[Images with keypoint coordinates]
-=-=-

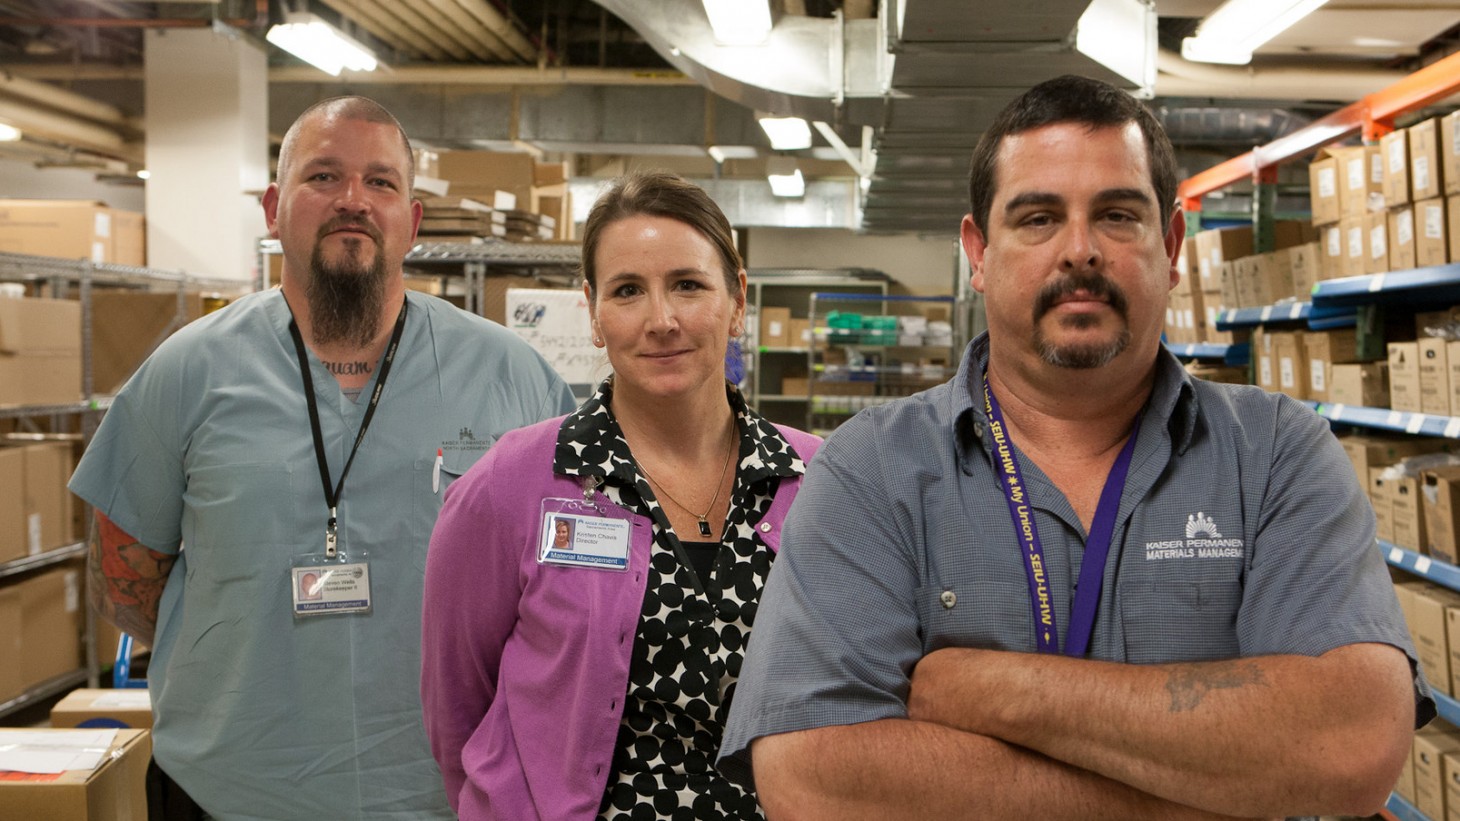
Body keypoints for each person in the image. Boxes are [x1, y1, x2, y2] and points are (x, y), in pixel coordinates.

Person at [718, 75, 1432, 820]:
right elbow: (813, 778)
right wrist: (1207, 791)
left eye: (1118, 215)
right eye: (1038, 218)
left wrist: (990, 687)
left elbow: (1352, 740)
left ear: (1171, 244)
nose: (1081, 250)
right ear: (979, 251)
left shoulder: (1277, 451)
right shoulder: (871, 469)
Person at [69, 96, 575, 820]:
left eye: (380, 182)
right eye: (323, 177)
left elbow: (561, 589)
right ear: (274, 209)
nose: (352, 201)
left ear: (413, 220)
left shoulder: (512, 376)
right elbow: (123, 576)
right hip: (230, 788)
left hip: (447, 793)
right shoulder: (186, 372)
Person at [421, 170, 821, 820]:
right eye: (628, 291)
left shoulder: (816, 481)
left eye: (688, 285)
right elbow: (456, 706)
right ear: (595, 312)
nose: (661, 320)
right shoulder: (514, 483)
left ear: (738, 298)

-=-=-

[DIRECTIONS]:
Report how many lines of the preceding records include "shoulder". Output the number only.

[RESPONSE TO THE TASK]:
6